WORK TASK: Return all lines from the listing below in which "edit" appears.

GIVEN RECORDS:
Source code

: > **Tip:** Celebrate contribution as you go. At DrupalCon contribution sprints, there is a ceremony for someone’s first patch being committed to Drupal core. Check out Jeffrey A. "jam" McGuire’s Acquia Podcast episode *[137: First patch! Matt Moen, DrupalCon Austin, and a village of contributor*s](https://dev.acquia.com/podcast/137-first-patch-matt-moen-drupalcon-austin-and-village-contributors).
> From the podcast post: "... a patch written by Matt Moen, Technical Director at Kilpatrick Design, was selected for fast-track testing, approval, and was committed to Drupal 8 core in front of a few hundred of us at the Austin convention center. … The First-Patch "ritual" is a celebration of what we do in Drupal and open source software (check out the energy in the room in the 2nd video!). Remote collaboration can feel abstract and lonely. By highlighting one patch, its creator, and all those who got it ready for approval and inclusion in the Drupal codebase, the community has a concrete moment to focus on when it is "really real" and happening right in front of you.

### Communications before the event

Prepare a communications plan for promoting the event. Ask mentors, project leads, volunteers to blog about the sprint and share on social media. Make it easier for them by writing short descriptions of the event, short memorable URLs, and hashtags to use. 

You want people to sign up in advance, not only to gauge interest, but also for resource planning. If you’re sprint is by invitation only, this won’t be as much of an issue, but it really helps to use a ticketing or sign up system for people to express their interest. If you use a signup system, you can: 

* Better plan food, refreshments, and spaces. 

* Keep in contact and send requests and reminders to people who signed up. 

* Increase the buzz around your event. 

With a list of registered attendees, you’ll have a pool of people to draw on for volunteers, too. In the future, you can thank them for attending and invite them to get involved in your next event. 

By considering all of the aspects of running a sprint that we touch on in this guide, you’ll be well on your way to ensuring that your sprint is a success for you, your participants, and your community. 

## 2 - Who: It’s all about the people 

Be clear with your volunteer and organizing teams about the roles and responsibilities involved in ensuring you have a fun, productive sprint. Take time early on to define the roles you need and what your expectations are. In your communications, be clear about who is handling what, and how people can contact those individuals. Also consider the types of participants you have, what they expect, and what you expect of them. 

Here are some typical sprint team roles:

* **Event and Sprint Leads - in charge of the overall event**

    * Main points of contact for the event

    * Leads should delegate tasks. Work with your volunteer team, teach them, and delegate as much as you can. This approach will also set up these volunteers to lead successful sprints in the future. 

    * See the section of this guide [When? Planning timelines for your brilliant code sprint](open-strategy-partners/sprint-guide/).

---

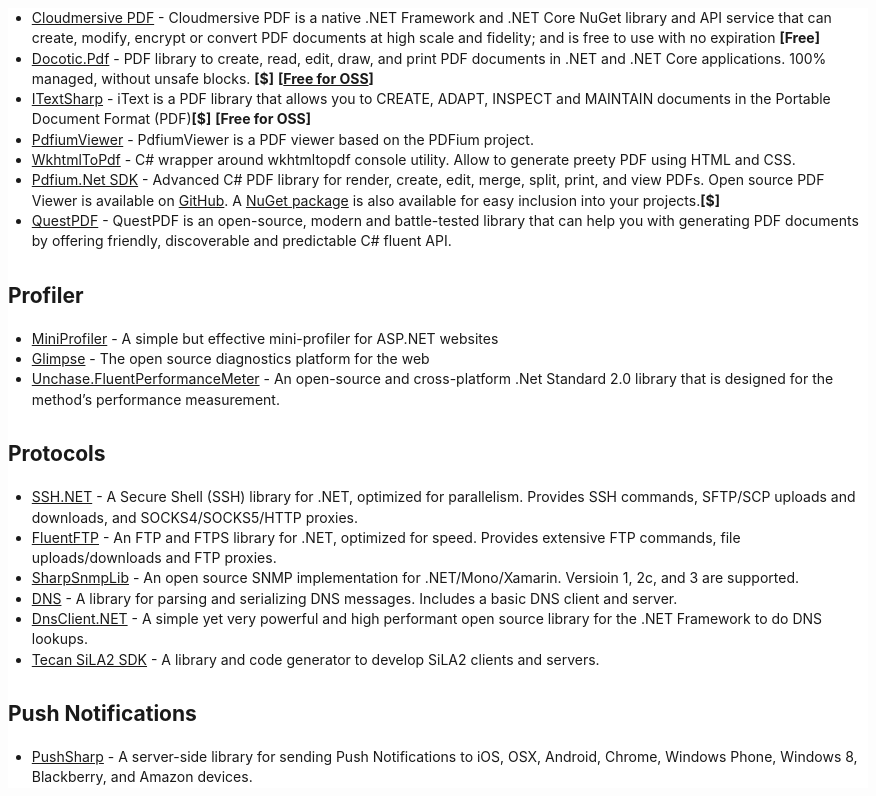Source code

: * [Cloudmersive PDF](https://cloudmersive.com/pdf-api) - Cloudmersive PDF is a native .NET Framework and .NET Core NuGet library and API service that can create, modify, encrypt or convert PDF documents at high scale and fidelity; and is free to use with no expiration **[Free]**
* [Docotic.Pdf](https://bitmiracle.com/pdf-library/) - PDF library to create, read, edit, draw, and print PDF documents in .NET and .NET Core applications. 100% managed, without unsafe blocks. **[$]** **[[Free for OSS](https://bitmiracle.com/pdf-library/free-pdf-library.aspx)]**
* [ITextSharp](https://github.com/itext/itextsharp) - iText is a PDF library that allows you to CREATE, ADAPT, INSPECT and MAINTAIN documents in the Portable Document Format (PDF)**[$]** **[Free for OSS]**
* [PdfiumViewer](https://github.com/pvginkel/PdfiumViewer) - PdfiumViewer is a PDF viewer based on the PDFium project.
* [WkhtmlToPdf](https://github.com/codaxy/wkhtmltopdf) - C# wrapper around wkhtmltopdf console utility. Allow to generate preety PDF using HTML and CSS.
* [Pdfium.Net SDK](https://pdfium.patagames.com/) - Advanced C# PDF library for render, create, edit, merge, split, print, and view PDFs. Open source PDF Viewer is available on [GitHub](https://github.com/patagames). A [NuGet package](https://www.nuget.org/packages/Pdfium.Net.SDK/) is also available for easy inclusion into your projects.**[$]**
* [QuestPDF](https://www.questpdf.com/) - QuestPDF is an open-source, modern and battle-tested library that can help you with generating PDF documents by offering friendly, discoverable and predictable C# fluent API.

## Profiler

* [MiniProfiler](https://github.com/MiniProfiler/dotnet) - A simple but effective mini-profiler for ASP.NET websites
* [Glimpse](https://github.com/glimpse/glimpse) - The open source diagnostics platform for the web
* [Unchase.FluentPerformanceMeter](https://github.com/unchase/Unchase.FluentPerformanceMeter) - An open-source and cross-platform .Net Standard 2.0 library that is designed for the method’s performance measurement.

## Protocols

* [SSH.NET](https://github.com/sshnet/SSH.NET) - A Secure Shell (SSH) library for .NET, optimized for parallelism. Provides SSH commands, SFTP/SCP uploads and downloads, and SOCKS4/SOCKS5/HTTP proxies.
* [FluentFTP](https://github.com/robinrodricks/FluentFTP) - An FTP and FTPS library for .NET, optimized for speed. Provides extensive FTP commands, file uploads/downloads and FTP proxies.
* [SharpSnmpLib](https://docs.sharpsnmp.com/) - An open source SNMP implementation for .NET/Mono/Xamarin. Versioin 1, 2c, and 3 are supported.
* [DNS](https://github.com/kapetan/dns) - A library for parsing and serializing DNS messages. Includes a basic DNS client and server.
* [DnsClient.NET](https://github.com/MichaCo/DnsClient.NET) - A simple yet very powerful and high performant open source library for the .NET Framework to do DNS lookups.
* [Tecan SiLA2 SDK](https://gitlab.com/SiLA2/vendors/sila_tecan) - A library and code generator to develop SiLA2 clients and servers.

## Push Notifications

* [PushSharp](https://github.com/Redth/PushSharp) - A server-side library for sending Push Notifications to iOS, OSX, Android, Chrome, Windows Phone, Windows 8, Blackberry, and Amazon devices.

WRITTEN ANSWER:
* [Docotic.Pdf](https://bitmiracle.com/pdf-library/) - PDF library to create, read, edit, draw, and print PDF documents in .NET and .NET Core applications. 100% managed, without unsafe blocks. **[$]** **[[Free for OSS](https://bitmiracle.com/pdf-library/free-pdf-library.aspx)]**
* [Pdfium.Net SDK](https://pdfium.patagames.com/) - Advanced C# PDF library for render, create, edit, merge, split, print, and view PDFs. Open source PDF Viewer is available on [GitHub](https://github.com/patagames). A [NuGet package](https://www.nuget.org/packages/Pdfium.Net.SDK/) is also available for easy inclusion into your projects.**[$]**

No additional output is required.